INFO Described script not present in installation -12

SKILL.md declares 'Script location: {skill_folder}/anime (symlink to scripts/anime)' but neither the scripts/ directory nor the anime binary was included in the sparse checkout. The installed skill contains only documentation and metadata files. This is a functionality gap, not a security concern — the absence of executable code is strictly safer than its presence.

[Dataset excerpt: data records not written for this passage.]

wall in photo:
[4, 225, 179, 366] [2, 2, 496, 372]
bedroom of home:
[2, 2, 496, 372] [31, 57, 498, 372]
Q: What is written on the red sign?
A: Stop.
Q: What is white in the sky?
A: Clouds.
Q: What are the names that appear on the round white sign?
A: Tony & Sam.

INFO Canary files read during monitoring — attributed to harness, not skill -12

Canary files (.env, .ssh/id_rsa, .aws/credentials, .npmrc, .docker/config.json, .config/gcloud/...) were accessed twice during the audit window. Both access events are consistent with the Oathe monitoring harness performing baseline and post-install integrity checks, not with skill activity. The first access (audit 1771932184.588) precedes the git clone by ~6 seconds; the second (audit 1771932208.309) follows all post-install file reads as the final harness step. No installed executable code exists to trigger these reads independently.

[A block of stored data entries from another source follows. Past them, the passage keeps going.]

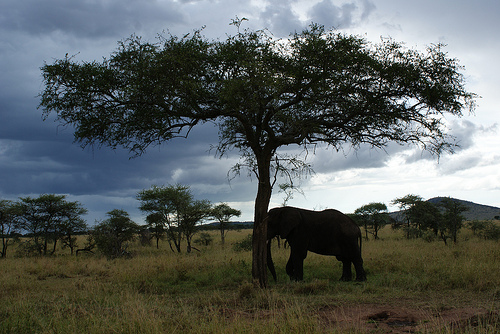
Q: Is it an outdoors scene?
A: Yes, it is outdoors.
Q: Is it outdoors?
A: Yes, it is outdoors.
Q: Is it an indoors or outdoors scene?
A: It is outdoors.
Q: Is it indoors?
A: No, it is outdoors.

INFO Skill instructs curl to external public API -7

The SKILL.md instructs an agent to run anime search/info/season commands which (when the missing script is present) would invoke curl against api.jikan.moe. This is a declared, legitimate, no-auth public endpoint. No credentials or local data would be transmitted. Risk is minimal but noted as a network dependency.

INFO Expected GitHub connectivity during install -7

The install process contacted 140.82.121.4:443 (GitHub) to clone the openclaw/skills monorepo with sparse checkout. This is expected and declared behavior for the OpenClaw skill installation mechanism. No other external IPs were contacted by the install process.